# human powered helicopter



## Hilldodger (1 Dec 2008)

Cyclemagic owns one!

It doesn't fly

There's a short film about the chap who made it here

View: http://uk.youtube.com/watch?v=TO0ynwjPy0Q


----------



## col (1 Dec 2008)

I hope he doesnt lose his balance,slice and dice


----------



## Hilldodger (1 Dec 2008)

It is BLOODY SCAREY I can tell you.

That's why we made Arch pedal it last time we got it out.

We have that video somewhere, too


----------



## Will1985 (1 Dec 2008)

Interesting concept! What if you stuck VickyP on it to generate lots of power (better power-to-weight ratio than Chris Hoy!) and then created some kind of tension wire system connected to the top and bottom of the machine to control the sideways movement? You could potentially have something which hovers...


----------



## Hilldodger (1 Dec 2008)

Even Vicky P on drugs wouldn't make it hover.

Although, if you're reading this Vicky, I'm sure it would be worth you coming down to CM for a week or two to experiment

But hey, we've got a HPH and there's nobody else in Europe can say that


----------



## PrettyboyTim (1 Dec 2008)

A Human Powered Helicopter isn't impossible, though. Just very, very impractical.

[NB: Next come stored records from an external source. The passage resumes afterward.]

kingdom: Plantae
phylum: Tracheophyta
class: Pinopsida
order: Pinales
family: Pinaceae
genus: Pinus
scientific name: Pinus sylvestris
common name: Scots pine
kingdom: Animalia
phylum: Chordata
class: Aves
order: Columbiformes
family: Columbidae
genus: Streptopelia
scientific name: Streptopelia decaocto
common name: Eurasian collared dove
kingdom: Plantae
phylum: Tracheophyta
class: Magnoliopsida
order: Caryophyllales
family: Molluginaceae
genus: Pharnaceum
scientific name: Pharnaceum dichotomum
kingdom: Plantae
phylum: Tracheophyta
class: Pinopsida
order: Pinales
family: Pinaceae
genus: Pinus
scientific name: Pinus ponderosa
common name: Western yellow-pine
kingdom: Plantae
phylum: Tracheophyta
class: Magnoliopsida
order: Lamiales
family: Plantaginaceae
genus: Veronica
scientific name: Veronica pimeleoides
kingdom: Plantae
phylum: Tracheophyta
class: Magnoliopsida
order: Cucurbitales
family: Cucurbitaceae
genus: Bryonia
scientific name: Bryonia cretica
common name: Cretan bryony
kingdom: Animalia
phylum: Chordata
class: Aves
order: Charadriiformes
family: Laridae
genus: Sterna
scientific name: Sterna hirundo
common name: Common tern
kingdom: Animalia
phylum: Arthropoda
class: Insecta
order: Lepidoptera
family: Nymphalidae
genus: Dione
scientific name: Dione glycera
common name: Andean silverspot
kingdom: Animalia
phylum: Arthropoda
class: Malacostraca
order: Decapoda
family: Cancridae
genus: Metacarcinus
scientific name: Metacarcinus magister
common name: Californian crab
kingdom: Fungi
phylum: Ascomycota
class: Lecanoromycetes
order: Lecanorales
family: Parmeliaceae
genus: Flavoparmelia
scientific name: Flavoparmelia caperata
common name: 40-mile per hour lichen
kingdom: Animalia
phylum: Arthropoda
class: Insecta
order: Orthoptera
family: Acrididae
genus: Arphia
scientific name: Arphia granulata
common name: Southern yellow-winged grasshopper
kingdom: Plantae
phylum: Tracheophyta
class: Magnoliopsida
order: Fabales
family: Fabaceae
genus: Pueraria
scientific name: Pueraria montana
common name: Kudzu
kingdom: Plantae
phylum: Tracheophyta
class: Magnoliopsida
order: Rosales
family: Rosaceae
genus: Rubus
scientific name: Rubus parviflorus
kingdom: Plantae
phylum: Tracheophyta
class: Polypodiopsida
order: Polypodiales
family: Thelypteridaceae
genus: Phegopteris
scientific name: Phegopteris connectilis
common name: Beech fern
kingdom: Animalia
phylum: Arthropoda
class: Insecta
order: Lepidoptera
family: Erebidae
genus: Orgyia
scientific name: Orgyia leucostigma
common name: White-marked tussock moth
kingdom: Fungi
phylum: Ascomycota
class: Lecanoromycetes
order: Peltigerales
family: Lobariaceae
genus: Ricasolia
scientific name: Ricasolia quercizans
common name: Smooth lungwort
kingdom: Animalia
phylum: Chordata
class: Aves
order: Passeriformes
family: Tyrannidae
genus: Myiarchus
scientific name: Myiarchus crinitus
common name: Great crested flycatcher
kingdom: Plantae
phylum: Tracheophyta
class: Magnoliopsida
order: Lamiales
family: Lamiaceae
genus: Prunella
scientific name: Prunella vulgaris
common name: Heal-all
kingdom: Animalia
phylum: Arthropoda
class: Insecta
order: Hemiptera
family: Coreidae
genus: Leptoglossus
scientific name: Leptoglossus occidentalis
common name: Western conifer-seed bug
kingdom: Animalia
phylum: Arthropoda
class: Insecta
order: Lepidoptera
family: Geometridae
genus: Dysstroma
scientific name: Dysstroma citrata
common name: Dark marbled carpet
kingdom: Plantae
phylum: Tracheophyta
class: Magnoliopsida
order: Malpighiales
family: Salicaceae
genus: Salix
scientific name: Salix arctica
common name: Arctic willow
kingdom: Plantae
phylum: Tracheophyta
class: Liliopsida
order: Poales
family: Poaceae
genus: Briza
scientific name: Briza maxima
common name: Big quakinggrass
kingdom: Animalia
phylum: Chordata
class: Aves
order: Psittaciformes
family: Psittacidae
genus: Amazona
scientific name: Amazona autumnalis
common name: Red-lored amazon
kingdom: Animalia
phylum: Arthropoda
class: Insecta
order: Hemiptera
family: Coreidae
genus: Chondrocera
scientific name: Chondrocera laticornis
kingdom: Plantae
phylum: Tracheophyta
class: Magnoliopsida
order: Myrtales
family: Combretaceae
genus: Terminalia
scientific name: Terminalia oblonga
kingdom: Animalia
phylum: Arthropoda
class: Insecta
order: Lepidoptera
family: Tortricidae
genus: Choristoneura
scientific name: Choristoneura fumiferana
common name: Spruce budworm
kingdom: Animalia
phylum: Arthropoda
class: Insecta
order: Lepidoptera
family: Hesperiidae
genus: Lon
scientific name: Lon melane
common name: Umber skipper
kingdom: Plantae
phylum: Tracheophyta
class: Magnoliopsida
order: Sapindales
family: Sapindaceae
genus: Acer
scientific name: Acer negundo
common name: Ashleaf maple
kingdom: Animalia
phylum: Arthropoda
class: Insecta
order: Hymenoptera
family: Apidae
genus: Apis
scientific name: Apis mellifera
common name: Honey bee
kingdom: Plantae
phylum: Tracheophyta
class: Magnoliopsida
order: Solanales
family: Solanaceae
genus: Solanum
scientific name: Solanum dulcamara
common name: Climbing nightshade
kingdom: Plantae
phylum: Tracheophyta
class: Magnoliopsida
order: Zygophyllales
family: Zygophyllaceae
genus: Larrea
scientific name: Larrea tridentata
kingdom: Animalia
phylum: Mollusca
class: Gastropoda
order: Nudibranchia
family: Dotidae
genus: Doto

The current record for a human powered helicopter flight is 19.46 seconds, held by a Japanese design called the YURI-1 which flew in 1994.


----------



## Hilldodger (1 Dec 2008)

PrettyboyTim said:


> A Human Powered Helicopter isn't impossible, though. Just very, very impractical.
> 
> The current record for a human powered helicopter flight is 19.46 seconds, held by a Japanese design called the YURI-1 which flew in 1994.




Yeah, it managed an inch or so, didn't it?
I've got that film somewhere, too


----------



## col (1 Dec 2008)

Hilldodger said:


> Yeah, it managed an inch or so, didn't it?
> I've got that film somewhere, too




Can you dig it out please,very interesting stuff.
I saw the effort needed to keep the plane a few feet off the ground when they went across the channel,i dont think its going to be easy to use a helicopter design as the power needed to stay up would be mindblowing wouldnt it?


----------



## Wobbly John (1 Dec 2008)

Hilldodger said:


> It is BLOODY SCAREY I can tell you.
> 
> That's why we made Arch pedal it last time we got it out.
> 
> We have that video somewhere, too



Here it is: Arch flying breaking the Cyclemagic elecopter


----------



## Flying_Monkey (2 Dec 2008)

That looks both very scary and entirely unworkable...


----------



## mickle (2 Dec 2008)

Flying_Monkey said:


> That looks both very scary and entirely unworkable...



Like some of my relationships.


----------



## Mr Pig (3 Dec 2008)

col said:


> I hope he doesnt lose his balance,slice and dice



I hope he does! What a waste of two minutes of my life... ;0)


----------



## Arch (3 Dec 2008)

mickle said:


> Like some of my relationships.



yeah, I know that feeling...

Great to see that video. That was a brilliant day, as I remember, we were filming, and we got told off by the parky, and we ate cake...


----------



## Hilldodger (3 Dec 2008)

I need to edit the Cyclemagic film so I can bung it on youtube


----------



## Arch (4 Dec 2008)

Hilldodger said:


> I need to edit the Cyclemagic film so I can bung it on youtube



I remember when you gave me and Tom that DVD with the intro/promo bit on. We watched it about 8 times in a row, the music and everything was so catchy.


----------



## classic33 (8 Jan 2009)

This an added incentive?

http://www.vtol.org/awards/hph.html


----------



## bikie (9 Jan 2009)

This is the guy who got off the ground, couldn't park it in my garden.


View: http://uk.youtube.com/watch?v=CNMTryyvY1Q&feature=related


----------